Wednesday 15 July 2015

Dixlexia and how native speakers learn English.

Friday, 10  July 2015.

Dyslexia and learning English in a natural way

This day started with a lesson focused on dyslexia.  It was a good start because we had the chance to put ourselves in our dyslexic students ‘shoes by means of reading a passage and looking at a text as if we were dyslexic students. Definitely, it´s not easy and we needed help from the teacher.  In this sense, we spend the lesson revising techniques and manipulating materials which can help us to deal with dyslexia in the class.

We were lucky to get some great ideas, regarding to teaching management, to be applied in our classrooms such as: handing out papers in colored papers rather than white papers, checking using pencil and a code of symbols  for student´s self-checking, supporting teaching and meaning with the help of a variety of resources such as mini-books, mnemonics, a color code for each type of words, paper wheels, dominoes, word cards, spinners, cloth lines with words, pecks for apostrophes, songs and movements,…..and so son.

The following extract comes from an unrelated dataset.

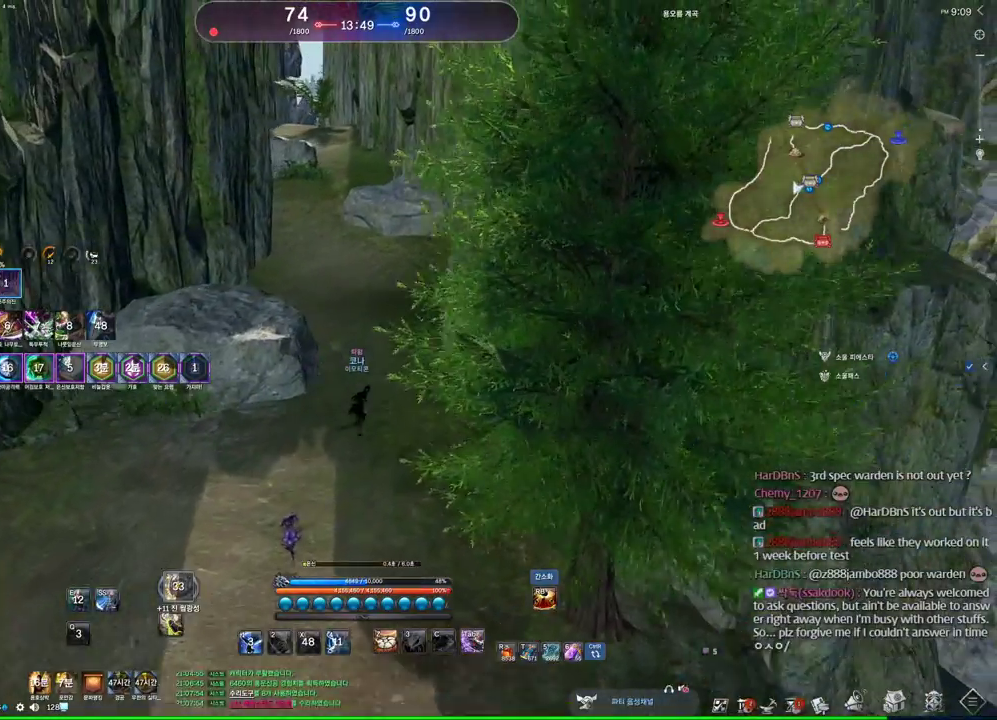
{"keys": ["w"], "mouse": [], "events": []}
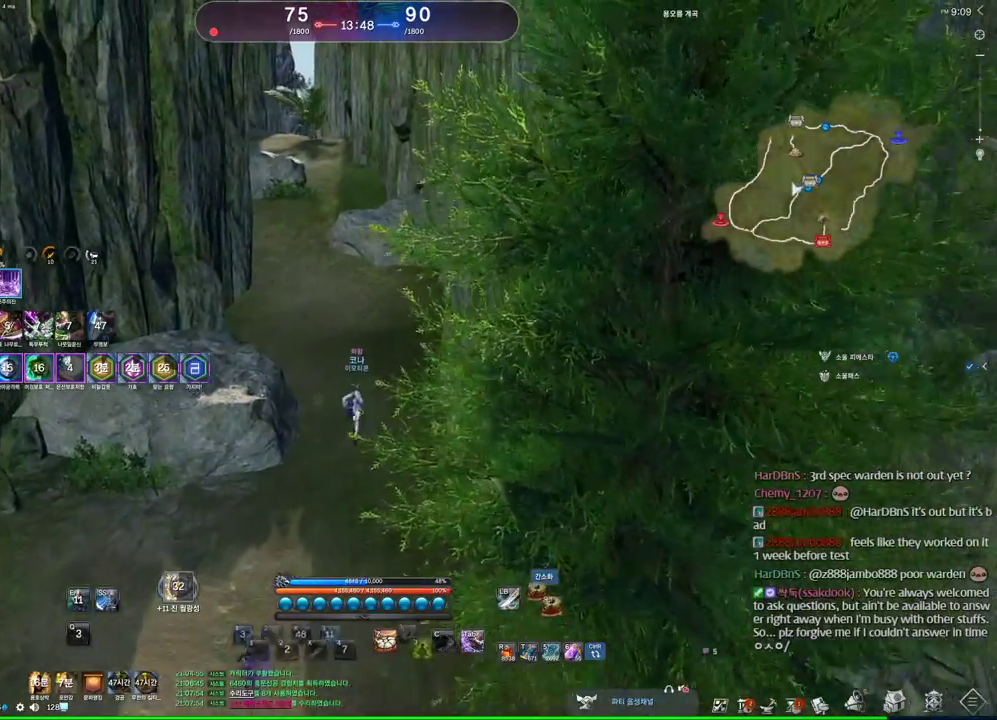
{"keys": ["w"], "mouse": [], "events": []}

When reflecting on how effective can be using some of these materials in the Spanish classrooms, it should be noted that most of these resources, which are listed above, were hand-made materials created by the teacher such as dominoes, wheels, and cards and so on. Some of them were easy to do, cheap to buy and not very time-consuming, however, also some of them were not that cheap and very time consuming to be used in our classrooms very often. 
On the contrary, some other activities such as learning irregular verbs through rhythmic patterns of movements as well as very interesting speaking activities using simple charts were worth of trying to introduce them in our lessons in Spain.

After lunch, in the afternoon, during the last lesson, we spent some time reflecting on how native speakers learn English grammar through a natural acquisition process as well as in which order grammar is acquired by native speakers. I found having a look at this process very interesting because it made me think of the following considerations:

Should English grammar text books for non-native speakers follow their programming and lay out according to the stages in a natural process acquisition?

Should teachers of English as a second language to look at Students ‘grammar mistakes as just simple traces of different stages of acquisition?